The following entries are to be repeated exactly, and the pictures are to be left behind.

Document version comparisons
────────────────────

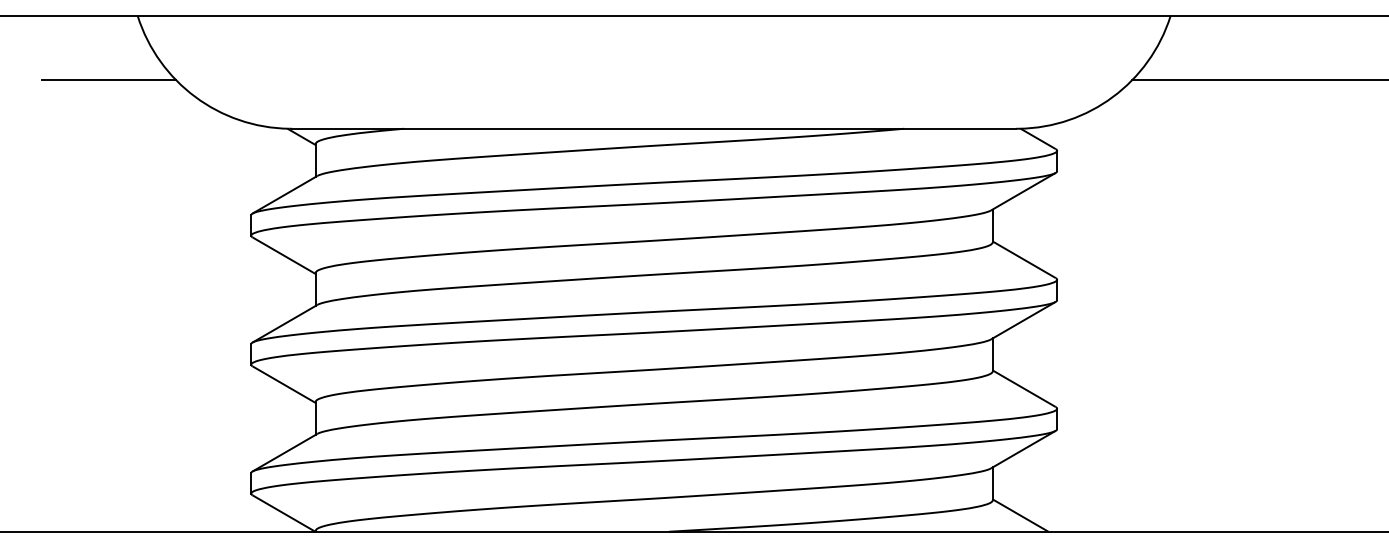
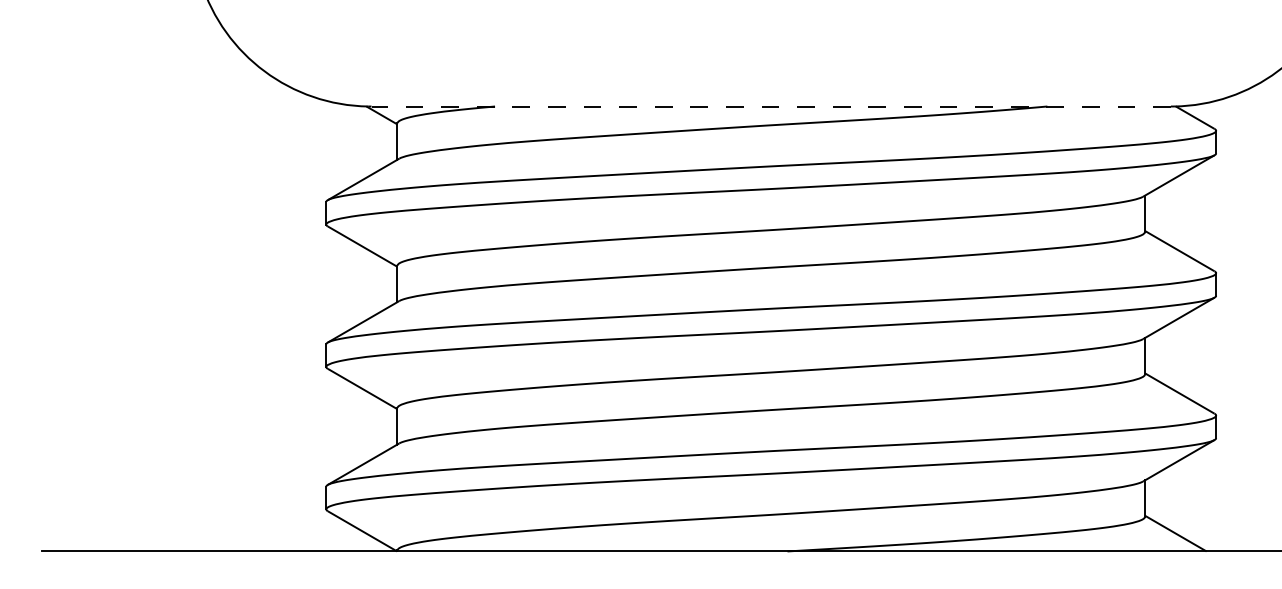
line: (108, 80) -> (168, 53), removed
line: (653, 128) -> (770, 106), solid -> dashed

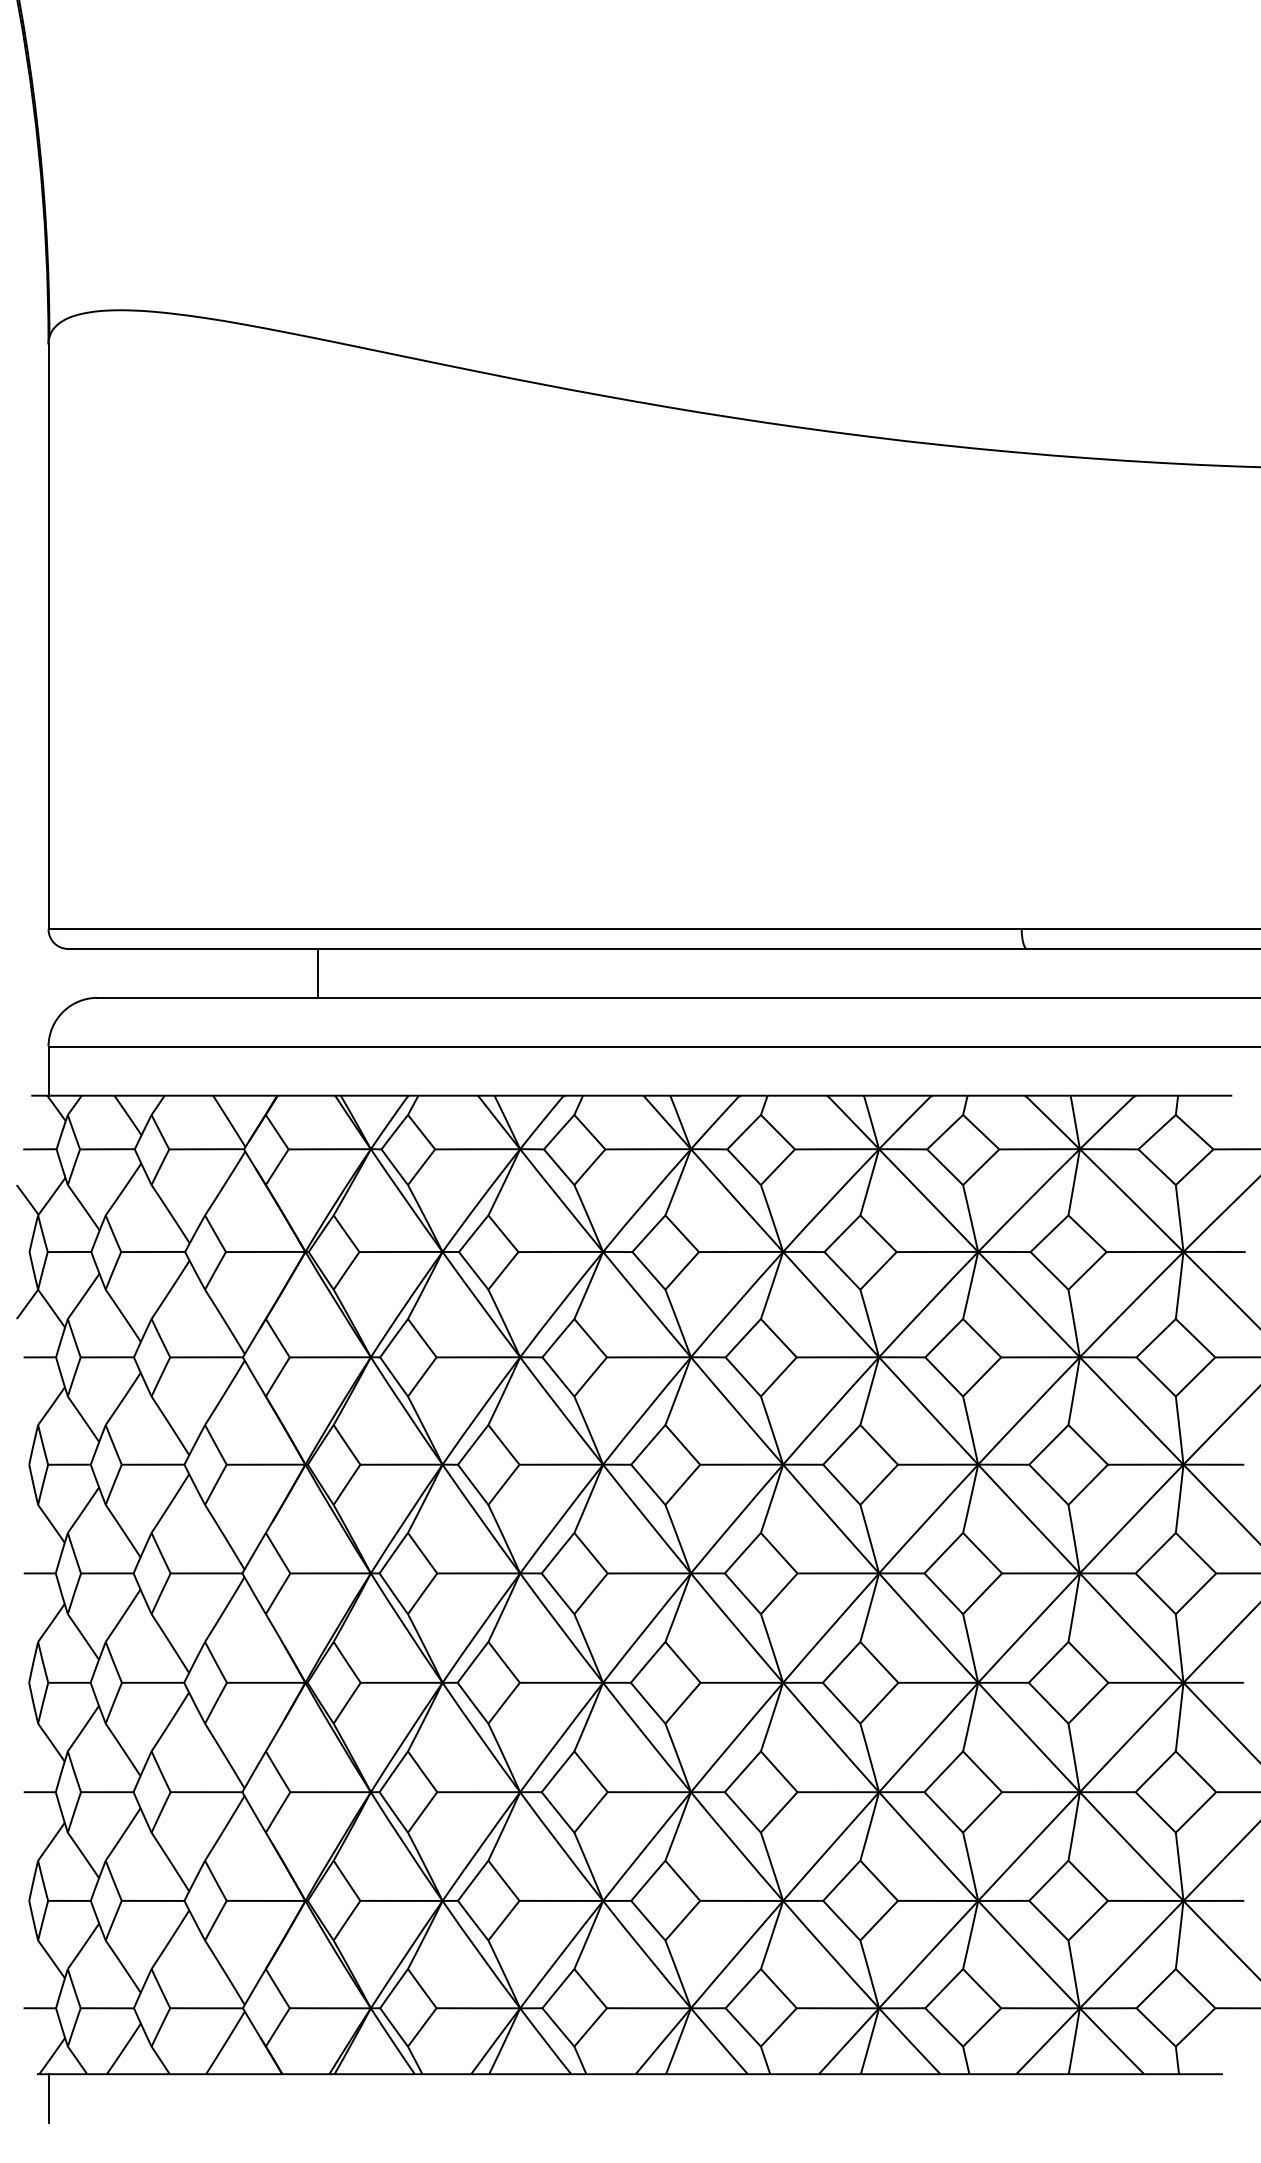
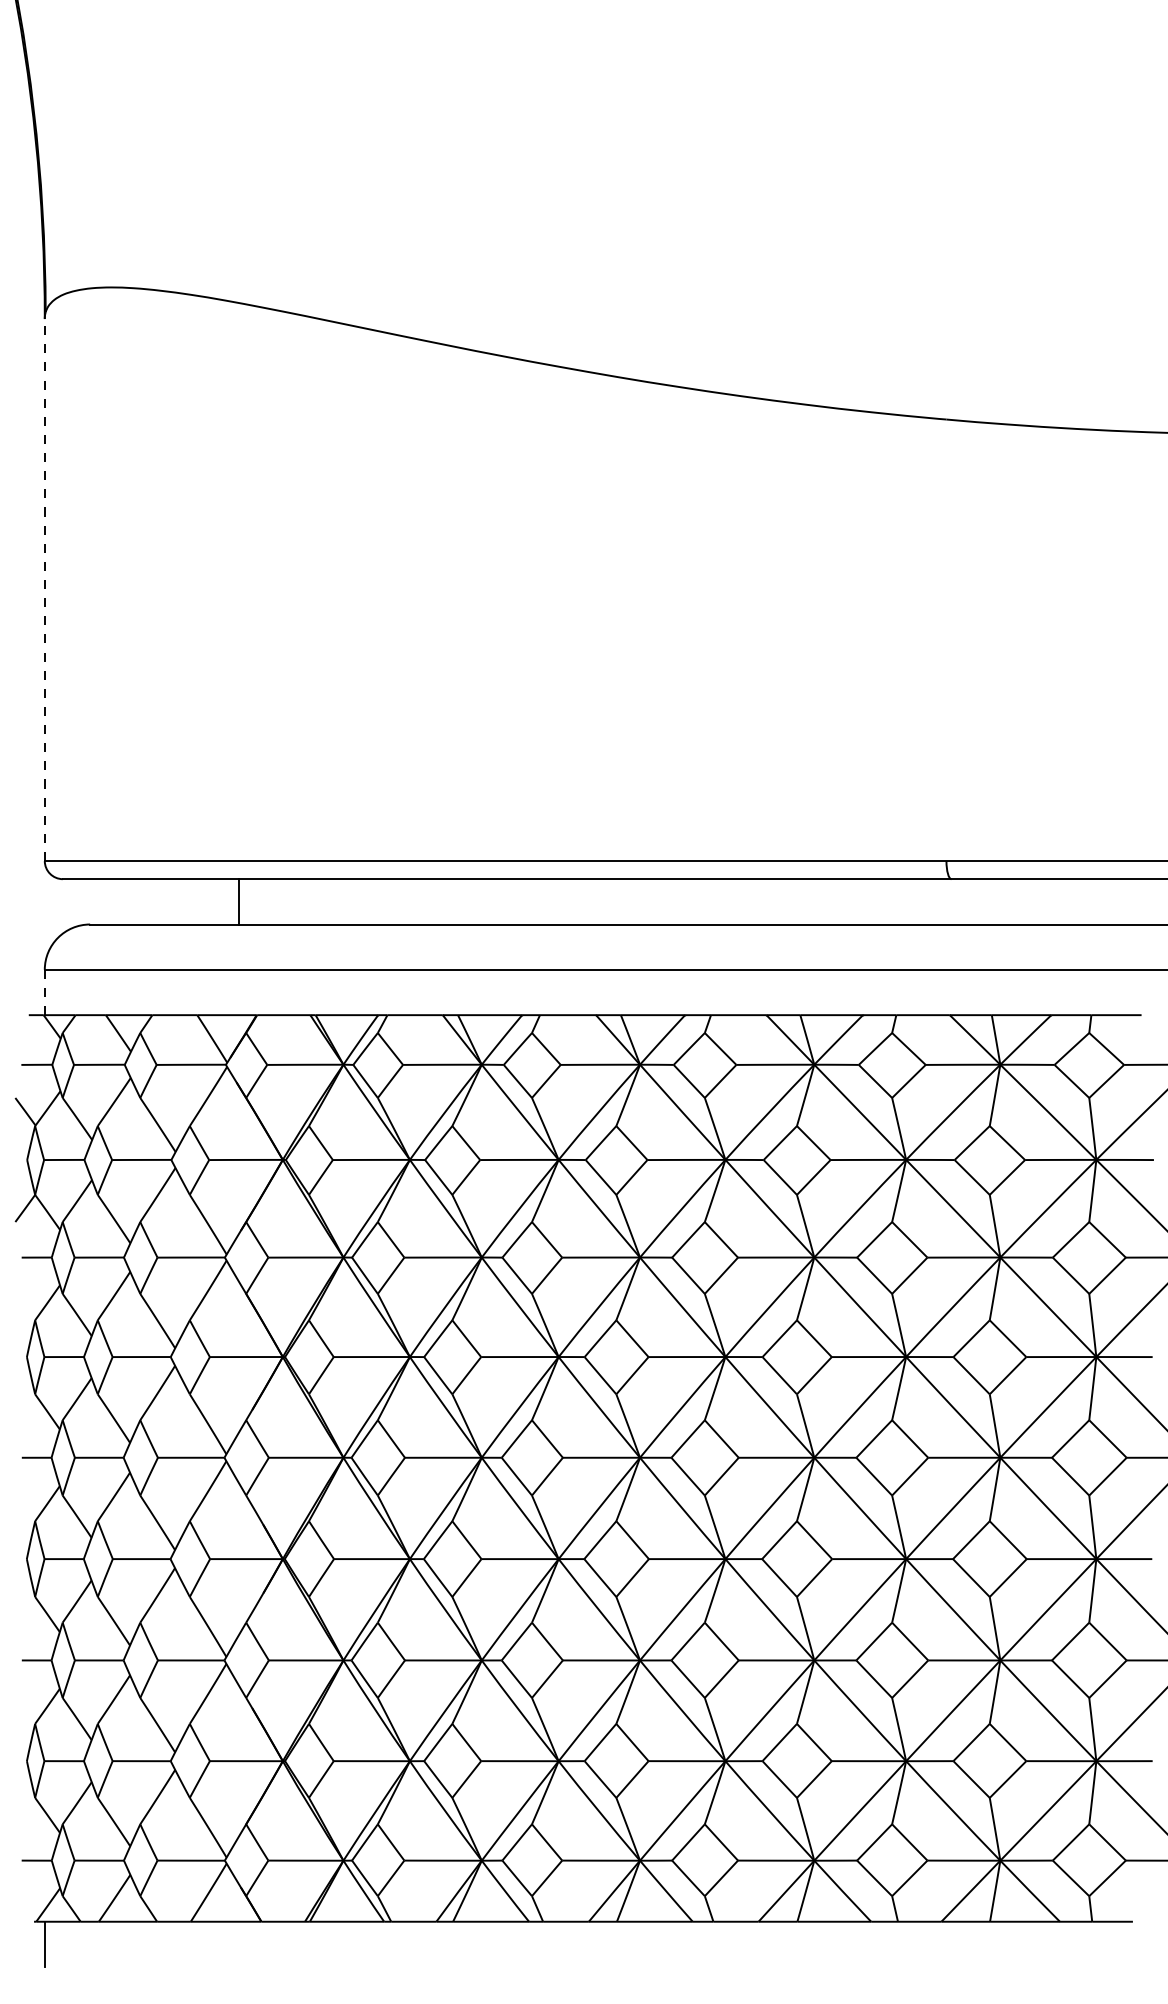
line: (48, 636) -> (44, 589), solid -> dashed
line: (317, 972) -> (239, 901), moved
line: (48, 1071) -> (44, 992), solid -> dashed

────────────────────

| Response to this exercise |
line: (108, 80) -> (168, 53), removed
line: (653, 128) -> (770, 106), solid -> dashed

line: (48, 636) -> (44, 589), solid -> dashed
line: (317, 972) -> (239, 901), moved
line: (48, 1071) -> (44, 992), solid -> dashed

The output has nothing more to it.